TEXT PASSAGE:
- Opening Delimiter -
Arranging child visitation time while serving active military duty can be difficult. Rest assured, there are ways you can stay connected to your child when you aren’t sure when and where your service will take you.

1. Strive for a flexible schedule

Many parents normally split up parenting time between holidays, vacations and the day-to-day week, but military parents can’t always stick to these schedules. It’s not uncommon to face deployment or relocation and because of this, military members can’t depend on a consistence schedule or a permanent place to live.

However, it is possible to arrange adjustable visitation plans that accommodate an inconsistent schedule. Instead of setting specific dates for parenting time, establish a certain number of days or hours that you will spend with your child each month.

You can also schedule summer, winter or fall vacations for longer periods of time to help even out the amount of time you and your ex spend with your child.

2. Rely on other methods of communication

Unfortunately, even planning flexible schedules cannot keep deployment at bay. If you cannot physically visit your child, there are other ways to connect, including:

  • Phone calls
  • Video chats
  • Email
  • Text messaging
  • Letting writing

Plan ahead of your deployment by writing phone time into your schedule. That way, you can still maintain a routine with your child while you’re away. If you are unable to arrange a time, plan to write emails or letters to your child. This allows you to stay connected with your child when you are short of time.

To make the most of this virtual time together, try to make it engaging. Playing games, sharing photographs and reading stories are a few ways to spend phone and video calls together. For email and letter exchanges, try including puzzles or other activities to encourage your child to write back.

When it comes down to it, your military status should not stop you from planning plenty of visitation time with your child. In fact, under Tennessee law, your military membership cannot be the sole reason to deny you parenting time. With careful planning and negotiating, there are ways for you to arrange time to spend with your child, even as an active member of the military.
- Closing Delimiter -
DATA LISTING:
- Opening Delimiter -
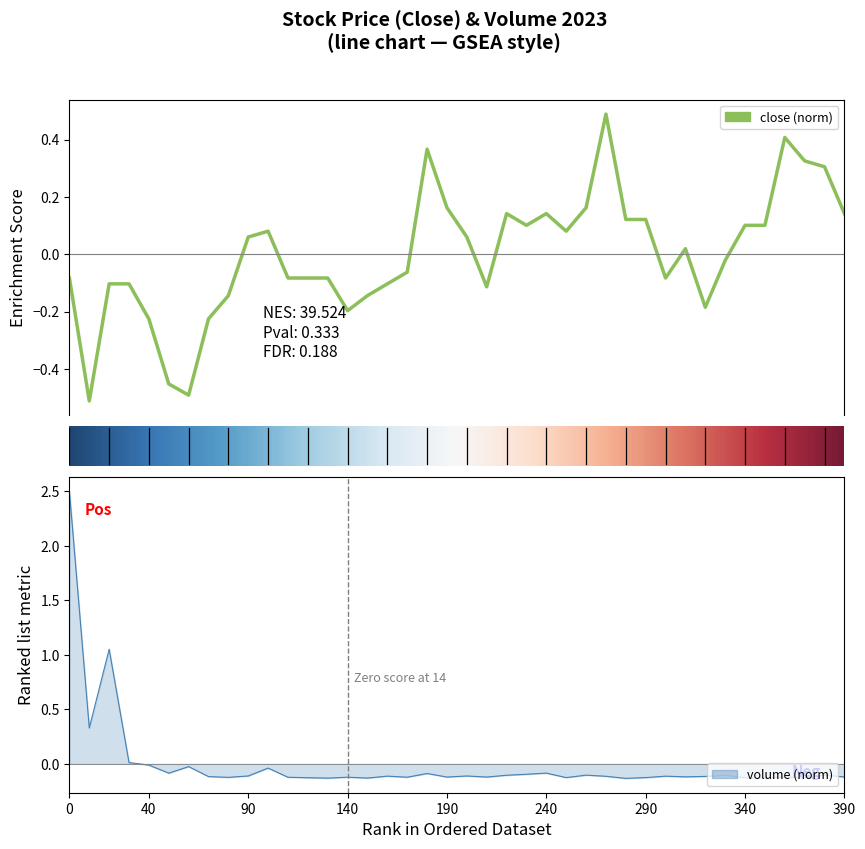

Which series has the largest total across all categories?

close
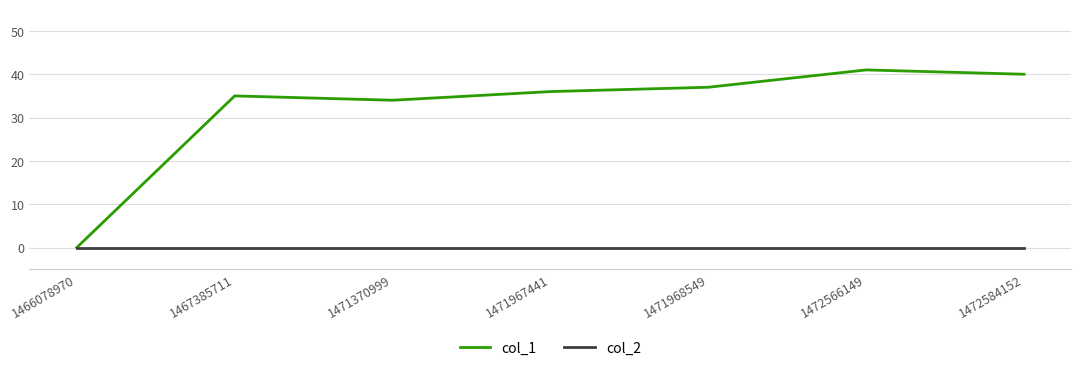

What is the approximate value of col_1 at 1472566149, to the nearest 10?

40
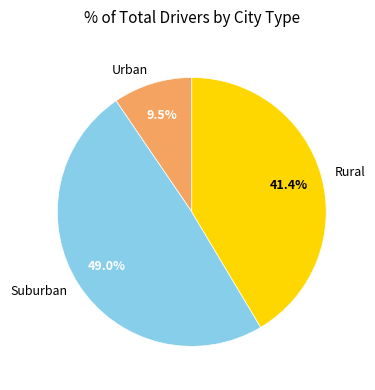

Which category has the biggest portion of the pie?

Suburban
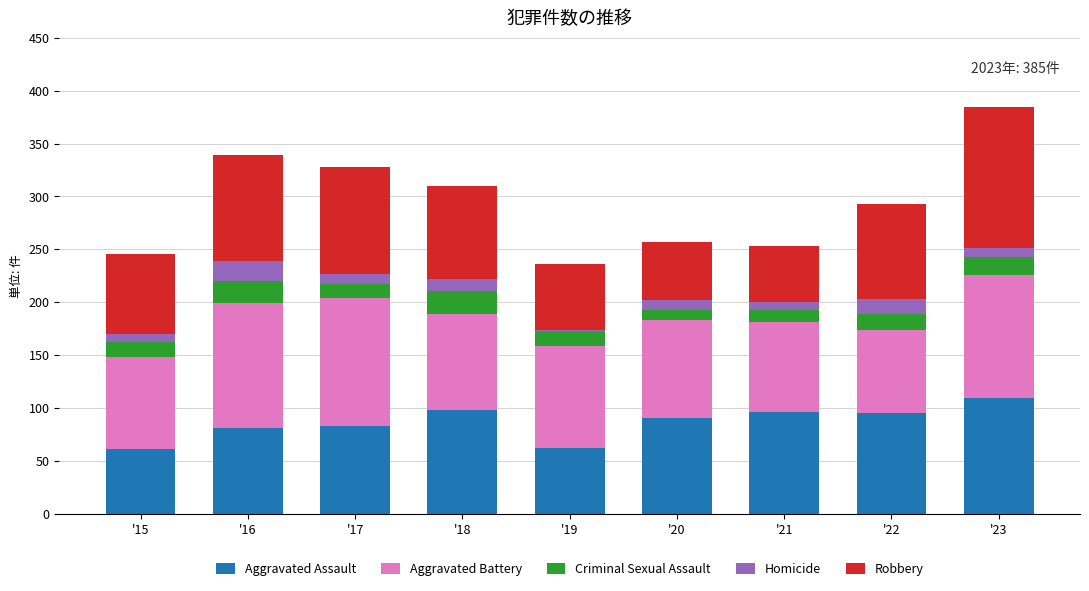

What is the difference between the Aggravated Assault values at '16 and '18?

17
- Closing Delimiter -
WHAT YOU NEED TO DO: Quote the stretch of the military visitation passage from "Unfortunately, even planning" through "short of time.". The entries play no part in what comes next.

ANSWER SECTION:
Unfortunately, even planning flexible schedules cannot keep deployment at bay. If you cannot physically visit your child, there are other ways to connect, including:

  • Phone calls
  • Video chats
  • Email
  • Text messaging
  • Letting writing

Plan ahead of your deployment by writing phone time into your schedule. That way, you can still maintain a routine with your child while you’re away. If you are unable to arrange a time, plan to write emails or letters to your child. This allows you to stay connected with your child when you are short of time.